In order to change this behaviour, the horse needs to see you as the alpha. Then he will respect your space and not challenge you for the food. In order for this to happen, you need to reinforce in every interaction with him that you expect him to respect your personal space while you respect his. You don’t need to necessarily have specific training sessions with this horse for this to happen. You are training a horse any time he can see you. He is reading your body language, your level of awareness and your energy (ie passive, assertive, aggressive, fearful, etc.).
Try this exercise:
1) Go to the paddock at a non-feeding time, stay on the outside of the fence, and have a lunge whip with you. The whip is not to be used as a weapon, but becomes an extension of your body and allows you to keep the horse a safe distance away from you. Picture a large bubble around you that the horse is not permitted to enter. The bubble is the length of the whip. As the horse approaches you, move the whip from side to side keeping the lash pointed towards the horses feet. If he continues to move forward, increase the energy in the side to side movement and gradually bring the whip up to his knees and then to his chest. If he still continues to move forward, the last resort is to give him a “bite” with the lash on his chest or shoulder. Never bring the whip higher than the chest. If he turns away and kicks out towards you (no matter how far away he is from you), give him a strong push to his hips with your whip. Always bring the whip from the ground up towards the horse and only bring the point of the whip as high as the horse’s mid-line. You are looking for the horse to show respect for your space by backing away from your push with a level or low head and then staying the whip length away from the fence.

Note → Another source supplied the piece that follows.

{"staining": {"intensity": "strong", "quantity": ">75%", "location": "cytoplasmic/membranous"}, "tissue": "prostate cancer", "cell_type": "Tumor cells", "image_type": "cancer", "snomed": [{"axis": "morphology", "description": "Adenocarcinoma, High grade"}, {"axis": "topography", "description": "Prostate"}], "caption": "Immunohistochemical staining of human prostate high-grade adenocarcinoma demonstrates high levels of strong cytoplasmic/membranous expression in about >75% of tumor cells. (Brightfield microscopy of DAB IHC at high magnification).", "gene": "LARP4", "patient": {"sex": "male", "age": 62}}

2) Once you have achieved that level of respect, then do the same exercise with a bucket of food or some carrots on the ground on your side of the fence. Again, you are looking for the horse to show respect by backing away from your push and then staying the whip length away from the fence. When the horse is staying back, you can walk away from the food allowing him to come to the fence to get it. Then, change your mind and walk back to the food pushing him away. If he is being respectful, he will back away.
3) Once you have achieved that level of respect, you are ready to try the same exercises inside the paddock. First without the food and then with some food.
Our relationships with our horses become safer and less stressful for us and for them when we develop mutual trust and respect. This can best be achieved with a good understanding of herd dynamics and equine body language that can be applied to all of interactions with the horses.